Schmued may have had the origins of the fighter design which enabled him to quickly design the NA-73X, but was there an engine, other than the V-1710, to power it? And no, a Merlin was not the answer. All UK production was spoken for and US production would not produce significant quantities of engines for 2 years.

Without the British coming to NAA seeking a second supply of P-40s I'm not so sure that Schmued's fighter project would have been adequately funded.

Which means no Mustang/P-51.
 
In 1940 the British were buying (or taking over french orders) a slew of American aircraft. Buffaloes, WIldcats, Hawk75s, Hawk 81s (with Allisons), P-38s (without turbos and with) P-39s (with Allisons), Lockheed Hudsons, Martin Marylanders, Douglas DB 7s, and even small numbers of B-17s and B-24s. not to mention trainers.

In NO CASE were any of these aircraft powered by any sort of British engine. Not one Merlin, Mercury, Pegasus, Hercules, or even Kestrel came over the ocean to power one of these planes. Even planes made in Canada were often adapted to American engines, not always to the benefit of the aircraft. the whole idea was to supplement British production to the greatest extent possible, not leave hundreds of British airframes sitting out on the ramps without engines.
British were also placing orders for American engines to be fitted to British built aircraft. P & W R-1830s for Beauforts and Wellingtons. R-2800s for the Warwick, At least one Stirling wound up with R-2600s at some point but that may have been later.
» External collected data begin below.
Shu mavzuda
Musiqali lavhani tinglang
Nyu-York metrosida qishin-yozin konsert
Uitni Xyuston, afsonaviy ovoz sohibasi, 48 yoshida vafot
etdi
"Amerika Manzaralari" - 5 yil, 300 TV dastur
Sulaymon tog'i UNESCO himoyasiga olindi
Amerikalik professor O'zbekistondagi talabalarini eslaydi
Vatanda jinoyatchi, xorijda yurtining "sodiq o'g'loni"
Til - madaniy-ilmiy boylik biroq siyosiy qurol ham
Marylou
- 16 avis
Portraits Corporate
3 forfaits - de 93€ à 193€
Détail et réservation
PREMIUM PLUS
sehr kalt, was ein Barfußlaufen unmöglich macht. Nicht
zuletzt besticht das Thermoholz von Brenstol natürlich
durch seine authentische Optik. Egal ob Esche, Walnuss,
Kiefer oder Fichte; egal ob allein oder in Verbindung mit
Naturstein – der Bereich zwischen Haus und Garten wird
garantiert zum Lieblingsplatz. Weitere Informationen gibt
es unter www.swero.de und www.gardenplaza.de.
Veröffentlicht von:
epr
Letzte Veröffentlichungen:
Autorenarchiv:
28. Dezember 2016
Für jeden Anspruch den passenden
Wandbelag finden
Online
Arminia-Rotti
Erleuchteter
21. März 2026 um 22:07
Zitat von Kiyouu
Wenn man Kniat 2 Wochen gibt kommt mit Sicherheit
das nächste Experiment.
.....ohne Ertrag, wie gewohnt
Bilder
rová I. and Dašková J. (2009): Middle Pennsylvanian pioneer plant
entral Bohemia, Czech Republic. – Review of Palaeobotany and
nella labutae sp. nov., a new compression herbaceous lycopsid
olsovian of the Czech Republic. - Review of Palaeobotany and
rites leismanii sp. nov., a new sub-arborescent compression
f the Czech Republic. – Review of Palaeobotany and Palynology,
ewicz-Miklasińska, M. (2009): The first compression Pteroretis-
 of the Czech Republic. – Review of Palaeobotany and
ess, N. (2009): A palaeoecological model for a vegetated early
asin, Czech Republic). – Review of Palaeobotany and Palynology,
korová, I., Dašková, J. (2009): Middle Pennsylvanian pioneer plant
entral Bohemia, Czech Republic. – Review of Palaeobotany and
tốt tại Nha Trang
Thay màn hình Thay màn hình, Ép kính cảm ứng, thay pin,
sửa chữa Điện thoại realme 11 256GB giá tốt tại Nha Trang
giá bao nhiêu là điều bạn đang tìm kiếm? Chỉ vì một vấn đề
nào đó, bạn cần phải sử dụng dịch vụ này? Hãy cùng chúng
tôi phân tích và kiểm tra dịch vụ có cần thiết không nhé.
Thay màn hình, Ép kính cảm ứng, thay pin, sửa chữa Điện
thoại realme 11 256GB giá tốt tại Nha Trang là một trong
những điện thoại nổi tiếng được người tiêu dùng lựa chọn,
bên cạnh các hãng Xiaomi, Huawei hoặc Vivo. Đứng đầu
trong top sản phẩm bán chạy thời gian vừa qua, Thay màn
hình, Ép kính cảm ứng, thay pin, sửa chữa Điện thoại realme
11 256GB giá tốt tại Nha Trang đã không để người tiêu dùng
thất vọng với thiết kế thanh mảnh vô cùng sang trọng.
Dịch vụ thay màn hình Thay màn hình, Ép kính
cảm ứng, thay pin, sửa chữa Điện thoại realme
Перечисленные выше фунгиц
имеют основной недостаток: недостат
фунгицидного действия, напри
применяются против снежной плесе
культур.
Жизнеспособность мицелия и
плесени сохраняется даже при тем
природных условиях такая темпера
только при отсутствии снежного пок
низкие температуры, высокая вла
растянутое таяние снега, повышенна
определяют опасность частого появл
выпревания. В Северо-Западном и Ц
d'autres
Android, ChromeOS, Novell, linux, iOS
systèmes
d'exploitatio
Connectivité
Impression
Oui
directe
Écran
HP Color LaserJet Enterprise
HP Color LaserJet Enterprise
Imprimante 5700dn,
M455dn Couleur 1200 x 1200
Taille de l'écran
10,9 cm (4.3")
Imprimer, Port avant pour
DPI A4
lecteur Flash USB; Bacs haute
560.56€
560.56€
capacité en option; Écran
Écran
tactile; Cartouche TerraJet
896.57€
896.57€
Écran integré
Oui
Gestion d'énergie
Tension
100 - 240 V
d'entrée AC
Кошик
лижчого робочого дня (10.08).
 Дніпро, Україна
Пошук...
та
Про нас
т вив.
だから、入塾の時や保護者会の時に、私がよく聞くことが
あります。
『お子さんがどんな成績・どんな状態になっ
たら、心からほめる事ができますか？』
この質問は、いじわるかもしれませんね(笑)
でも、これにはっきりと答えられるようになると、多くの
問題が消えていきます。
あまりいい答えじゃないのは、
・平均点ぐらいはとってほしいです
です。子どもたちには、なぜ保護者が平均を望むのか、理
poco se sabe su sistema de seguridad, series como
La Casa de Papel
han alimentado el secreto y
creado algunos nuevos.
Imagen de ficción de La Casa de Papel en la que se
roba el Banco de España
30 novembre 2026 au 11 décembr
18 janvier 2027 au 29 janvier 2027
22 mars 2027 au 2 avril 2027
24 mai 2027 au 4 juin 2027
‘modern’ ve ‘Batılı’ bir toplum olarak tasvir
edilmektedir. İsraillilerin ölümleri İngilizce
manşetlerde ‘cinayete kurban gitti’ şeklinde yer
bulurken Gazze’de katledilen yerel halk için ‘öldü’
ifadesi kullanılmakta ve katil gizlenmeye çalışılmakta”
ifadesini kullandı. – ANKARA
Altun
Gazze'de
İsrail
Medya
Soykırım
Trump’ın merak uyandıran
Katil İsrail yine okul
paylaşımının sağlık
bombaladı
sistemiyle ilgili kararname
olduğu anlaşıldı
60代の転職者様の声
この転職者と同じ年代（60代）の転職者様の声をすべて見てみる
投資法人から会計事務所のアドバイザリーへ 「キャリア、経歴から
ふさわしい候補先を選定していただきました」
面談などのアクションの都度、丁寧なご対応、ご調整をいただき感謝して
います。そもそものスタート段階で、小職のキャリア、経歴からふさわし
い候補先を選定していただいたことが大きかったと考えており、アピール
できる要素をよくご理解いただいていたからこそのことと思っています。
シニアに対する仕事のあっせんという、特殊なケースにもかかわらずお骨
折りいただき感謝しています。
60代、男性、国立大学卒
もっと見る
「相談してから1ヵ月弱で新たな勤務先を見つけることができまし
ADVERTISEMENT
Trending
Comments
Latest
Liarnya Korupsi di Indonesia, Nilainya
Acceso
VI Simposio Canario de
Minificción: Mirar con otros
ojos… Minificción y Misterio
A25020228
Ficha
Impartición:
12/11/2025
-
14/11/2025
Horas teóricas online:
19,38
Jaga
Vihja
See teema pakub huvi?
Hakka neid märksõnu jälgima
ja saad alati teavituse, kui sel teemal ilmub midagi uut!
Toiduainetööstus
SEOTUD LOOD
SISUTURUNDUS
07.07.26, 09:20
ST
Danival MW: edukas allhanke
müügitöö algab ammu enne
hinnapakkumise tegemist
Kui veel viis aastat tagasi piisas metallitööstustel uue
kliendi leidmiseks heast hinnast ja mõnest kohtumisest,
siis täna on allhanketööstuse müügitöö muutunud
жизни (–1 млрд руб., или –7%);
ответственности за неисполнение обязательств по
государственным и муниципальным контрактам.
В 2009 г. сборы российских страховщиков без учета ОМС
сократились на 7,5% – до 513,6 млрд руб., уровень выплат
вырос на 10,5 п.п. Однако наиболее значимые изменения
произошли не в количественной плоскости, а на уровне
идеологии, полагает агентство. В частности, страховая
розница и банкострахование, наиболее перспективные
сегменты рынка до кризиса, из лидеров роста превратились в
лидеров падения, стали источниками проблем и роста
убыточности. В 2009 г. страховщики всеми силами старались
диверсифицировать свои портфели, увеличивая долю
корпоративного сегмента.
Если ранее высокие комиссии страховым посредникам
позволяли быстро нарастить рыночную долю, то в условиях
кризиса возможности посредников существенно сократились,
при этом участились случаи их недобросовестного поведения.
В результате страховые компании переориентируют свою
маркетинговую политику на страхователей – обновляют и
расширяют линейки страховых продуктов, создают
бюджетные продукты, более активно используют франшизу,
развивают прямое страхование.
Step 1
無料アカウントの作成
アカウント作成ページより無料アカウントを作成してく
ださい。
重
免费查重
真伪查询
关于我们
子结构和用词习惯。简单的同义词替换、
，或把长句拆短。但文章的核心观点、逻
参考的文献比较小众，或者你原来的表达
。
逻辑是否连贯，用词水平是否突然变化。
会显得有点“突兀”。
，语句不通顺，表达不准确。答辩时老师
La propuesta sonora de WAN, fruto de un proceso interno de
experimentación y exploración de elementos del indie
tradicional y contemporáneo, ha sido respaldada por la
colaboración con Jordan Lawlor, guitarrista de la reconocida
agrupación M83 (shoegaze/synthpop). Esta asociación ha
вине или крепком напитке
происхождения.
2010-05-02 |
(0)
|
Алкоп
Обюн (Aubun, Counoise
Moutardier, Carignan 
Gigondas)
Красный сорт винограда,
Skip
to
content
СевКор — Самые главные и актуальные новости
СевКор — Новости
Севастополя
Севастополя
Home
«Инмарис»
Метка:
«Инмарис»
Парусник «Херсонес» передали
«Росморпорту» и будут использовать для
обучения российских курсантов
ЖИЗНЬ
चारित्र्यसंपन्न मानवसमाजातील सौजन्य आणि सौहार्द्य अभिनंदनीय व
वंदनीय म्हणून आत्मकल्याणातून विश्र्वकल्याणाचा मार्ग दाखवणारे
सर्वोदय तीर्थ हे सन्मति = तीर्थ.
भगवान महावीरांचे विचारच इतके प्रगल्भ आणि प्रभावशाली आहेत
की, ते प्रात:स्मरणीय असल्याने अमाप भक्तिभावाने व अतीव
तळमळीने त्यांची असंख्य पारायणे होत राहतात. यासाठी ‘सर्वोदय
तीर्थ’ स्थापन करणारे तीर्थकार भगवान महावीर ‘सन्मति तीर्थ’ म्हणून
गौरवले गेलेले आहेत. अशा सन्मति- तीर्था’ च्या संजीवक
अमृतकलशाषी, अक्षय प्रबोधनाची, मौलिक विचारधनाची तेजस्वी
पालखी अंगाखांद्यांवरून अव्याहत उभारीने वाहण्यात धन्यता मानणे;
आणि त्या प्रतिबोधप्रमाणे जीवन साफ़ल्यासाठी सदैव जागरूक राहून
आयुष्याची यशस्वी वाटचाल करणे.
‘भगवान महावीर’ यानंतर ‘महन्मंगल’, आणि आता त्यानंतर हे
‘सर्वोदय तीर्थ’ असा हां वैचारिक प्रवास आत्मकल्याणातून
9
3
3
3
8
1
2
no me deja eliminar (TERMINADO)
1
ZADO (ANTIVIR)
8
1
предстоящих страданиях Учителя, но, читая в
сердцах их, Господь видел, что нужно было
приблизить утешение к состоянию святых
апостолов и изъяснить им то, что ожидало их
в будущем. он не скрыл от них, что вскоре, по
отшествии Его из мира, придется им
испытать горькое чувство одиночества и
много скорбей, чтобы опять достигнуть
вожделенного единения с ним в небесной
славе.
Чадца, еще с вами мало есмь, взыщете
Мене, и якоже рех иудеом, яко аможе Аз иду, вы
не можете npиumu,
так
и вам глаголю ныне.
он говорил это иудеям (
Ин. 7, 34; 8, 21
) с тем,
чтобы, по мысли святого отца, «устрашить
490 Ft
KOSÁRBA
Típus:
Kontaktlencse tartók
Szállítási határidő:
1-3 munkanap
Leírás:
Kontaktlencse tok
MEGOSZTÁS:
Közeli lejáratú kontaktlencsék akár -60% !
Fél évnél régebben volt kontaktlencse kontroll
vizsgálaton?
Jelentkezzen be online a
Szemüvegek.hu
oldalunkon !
Allison built 1149 engines in 1940 and 6,400 in 1941. Many of those were for French and British orders. Without those several thousand engines Britain would have been much harder pressed and there were certainly have been no spare Merlins to send to California.
 
One major difference is that Pratt&Whitney Aircraft and Curtiss-Wright were large scale manufacturers of engines for the commercial market; Allison existed solely because of potential government contracts. Similar to P&WA and C-W, Continental, Lycoming, Jacob, and Warner sold most of their output to the commercial market, not to the government. The existence or non-existence of Allison would have fairly little impact on any of these companies. The one that may be affected would be Packard, in that it may get those contracts that had been awarded to Allison.